Certaines œuvres littéraires, par leur audace formelle, leur remise en question des conventions narratives, ou leur exploration de thèmes tabous, introduisent un véritable désaccord dans le paysage culturel. Elles obligent le lecteur à sortir de sa zone de confort, à confronter ses propres préjugés, à réévaluer ses certitudes. Cette confrontation, cette mise en crise de l’évidence, est intrinsèquement politique. Elle ouvre la possibilité d’un autre partage du sensible, d’une autre manière de voir et de vivre ensemble.
L’Émancipation par le Livre : Penser par Soi-même
Pour Rancière, l’émancipation est un acte individuel et collectif de libération de l’intelligence. Elle passe par la capacité de chacun à penser par soi-même, à ne pas se fier aveuglément aux maîtres ou aux experts. La littérature joue un rôle essentiel dans ce processus. Un livre bien écrit, qui pose des questions pertinentes et offre des perspectives originales, peut être un puissant outil d’émancipation intellectuelle. Il permet au lecteur de développer son propre jugement, de se forger sa propre opinion, de devenir autonome dans sa pensée.
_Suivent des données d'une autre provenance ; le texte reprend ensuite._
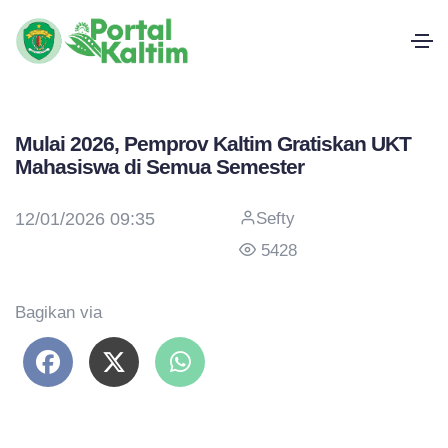
Mulai 2026, Pemprov Kaltim Gratiskan UKT
Mahasiswa di Semua Semester
12/01/2026 09:35
Sefty
5428
Bagikan via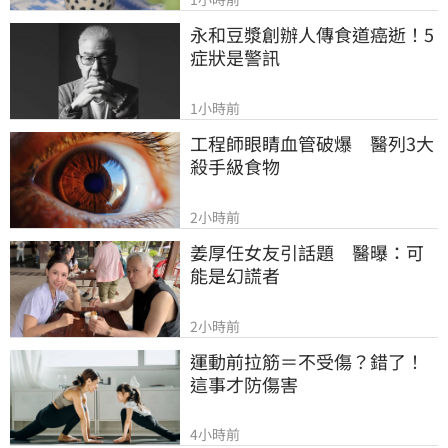
永和豆漿創辦人傳食道癌逝！5
症狀是警訊
1小時前
工程師眼睛血管破爆　醫列3大
殺手級食物
2小時前
姜厚任女友引話題　醫曝：可
能是幻謊者
2小時前
運動前拉筋＝不受傷？錯了！
這事才防傷害
4小時前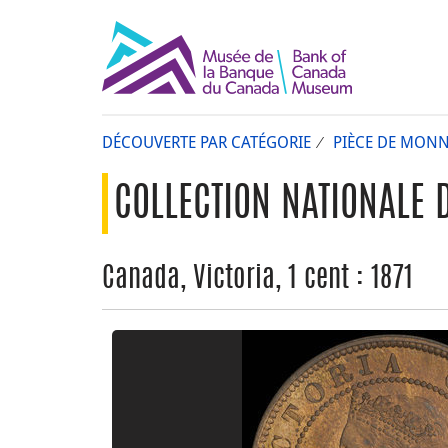
DÉCOUVERTE PAR CATÉGORIE
PIÈCE DE MONN
COLLECTION NATIONALE 
Canada, Victoria, 1 cent : 1871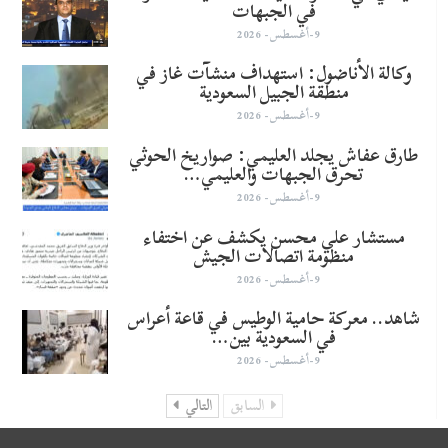
في الجبهات
9-أغسطس- 2026
وكالة الأناضول: استهداف منشآت غاز في
منطقة الجبيل السعودية
9-أغسطس- 2026
طارق عفاش يجلد العليمي: صواريخ الحوثي
تحرق الجبهات والعليمي…
9-أغسطس- 2026
مستشار علي محسن يكشف عن اختفاء
منظومة اتصالات الجيش
9-أغسطس- 2026
شاهد.. معركة حامية الوطيس في قاعة أعراس
في السعودية بين…
9-أغسطس- 2026
السابق
التالي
Cette autonomie intellectuelle est le socle de toute émancipation politique. Si les citoyens sont capables de penser par eux-mêmes, ils sont moins susceptibles d’être manipulés ou dominés. La littérature devient ainsi un espace de liberté, où l’on peut expérimenter de nouvelles idées, explorer des points de vue divergents, et ainsi préparer le terrain à une véritable transformation sociale. La lecture n’est pas une simple distraction, mais un acte potentiellement révolutionnaire.
L’Héritage de la Littérature Française : Résonances Rancièrennes
La riche histoire littéraire de la France offre un terrain fertile pour l’application de la “politique de la littérature” selon Rancière. Des Lumières à l’existentialisme, en passant par le romantisme et le surréalisme, de nombreux mouvements et auteurs ont, consciemment ou non, participé à cette reconfiguration du partage du sensible.
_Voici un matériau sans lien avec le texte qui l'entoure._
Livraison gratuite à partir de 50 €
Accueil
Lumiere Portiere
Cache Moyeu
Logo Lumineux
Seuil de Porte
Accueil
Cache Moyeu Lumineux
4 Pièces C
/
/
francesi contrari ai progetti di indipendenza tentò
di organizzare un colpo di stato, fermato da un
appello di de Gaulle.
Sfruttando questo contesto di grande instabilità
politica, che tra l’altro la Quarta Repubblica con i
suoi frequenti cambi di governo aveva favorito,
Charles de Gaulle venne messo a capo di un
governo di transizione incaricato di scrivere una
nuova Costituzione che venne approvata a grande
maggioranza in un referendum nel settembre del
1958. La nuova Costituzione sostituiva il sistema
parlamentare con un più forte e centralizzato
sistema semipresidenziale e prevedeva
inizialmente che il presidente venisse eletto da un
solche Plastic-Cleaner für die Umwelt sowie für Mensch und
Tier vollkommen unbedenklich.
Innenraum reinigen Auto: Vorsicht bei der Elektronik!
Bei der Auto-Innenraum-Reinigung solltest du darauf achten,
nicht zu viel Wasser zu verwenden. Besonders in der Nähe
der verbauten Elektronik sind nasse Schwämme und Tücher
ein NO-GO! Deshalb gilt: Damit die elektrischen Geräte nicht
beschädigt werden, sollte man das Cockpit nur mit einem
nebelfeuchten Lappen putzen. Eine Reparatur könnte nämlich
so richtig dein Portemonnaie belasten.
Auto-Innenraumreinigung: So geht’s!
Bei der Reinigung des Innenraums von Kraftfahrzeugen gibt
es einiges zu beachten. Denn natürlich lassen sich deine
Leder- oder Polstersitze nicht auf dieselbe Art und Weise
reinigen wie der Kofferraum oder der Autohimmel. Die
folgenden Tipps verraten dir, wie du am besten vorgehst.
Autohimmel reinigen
Pensons à Victor Hugo, dont les romans dénonçaient la misère sociale et plaidaient pour la justice, donnant une voix puissante aux exclus. Ou encore à Albert Camus, qui, à travers des œuvres comme L’Étranger ou La Peste, explorait les questions de l’absurde, de la révolte et de la solidarité humaine, interrogeant les fondements de notre existence collective. Le Nouveau Roman, avec sa remise en cause radicale des formes narratives traditionnelles, a également agi comme un désaccord, bouleversant les attentes du lecteur et les conventions du genre.
Conclusion : Vers une Littérature Engagée et Émancipatrice
La “politique de la littérature” telle que théorisée par Jacques Rancière nous invite à dépasser une vision simpliste de l’engagement littéraire. Il ne s’agit pas seulement d’écrire sur des sujets sociaux ou politiques, mais de comprendre comment la forme même de l’œuvre, sa manière de rendre visible et audible ce qui était auparavant caché ou ignoré, participe à la transformation de notre monde commun. La littérature, en tant qu’espace de désaccord et d’émancipation, a le pouvoir de déranger les ordres établis, de révéler les inégalités, et d’ouvrir la voie à une plus grande justice sociale et intellectuelle.
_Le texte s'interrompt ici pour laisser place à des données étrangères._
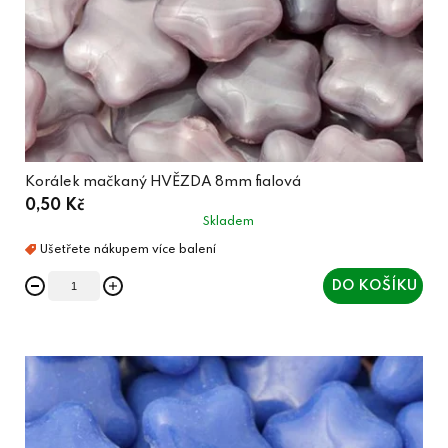
Korálek mačkaný HVĚZDA 8mm fialová
0,50 Kč
Skladem
DO KOŠÍKU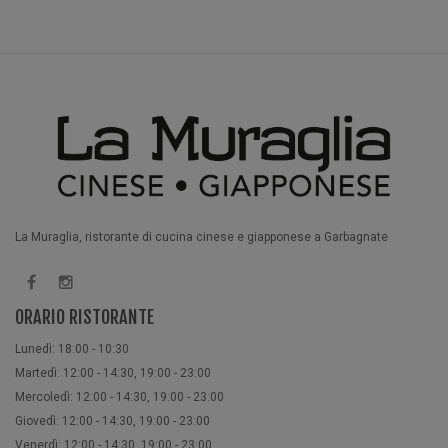
La Muraglia, ristorante di cucina cinese e giapponese a Garbagnate
ORARIO RISTORANTE
Lunedì: 18:00 - 10:30
Martedì: 12:00 - 14:30, 19:00 - 23:00
Mercoledì: 12:00 - 14:30, 19:00 - 23:00
Giovedì: 12:00 - 14:30, 19:00 - 23:00
Venerdì: 12:00 - 14:30, 19:00 - 23:00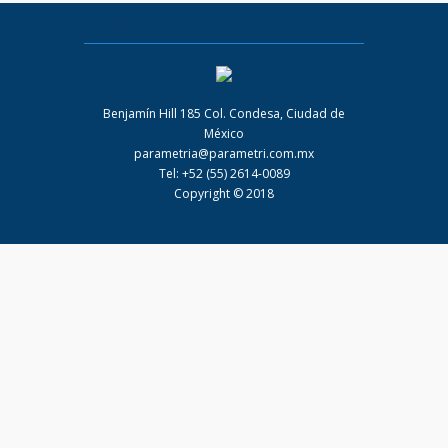
PARAMETRIA
Benjamín Hill 185 Col. Condesa, Ciudad de
México
parametria@parametri.com.mx
Tel: +52 (55) 2614-0089
Copyright © 2018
En cultivant une littérature qui fait voir l’invisible, qui donne voix aux sans-part, et qui encourage la pensée autonome, nous pouvons contribuer à une redéfinition plus démocratique et plus juste de notre partage du sensible. C’est dans cette capacité à déranger, à questionner, à émanciper, que réside la véritable puissance politique de la littérature française, un héritage précieux que nous devons continuer à explorer et à faire vivre. La littérature n’est pas un simple miroir du monde, mais un levier puissant pour le changer.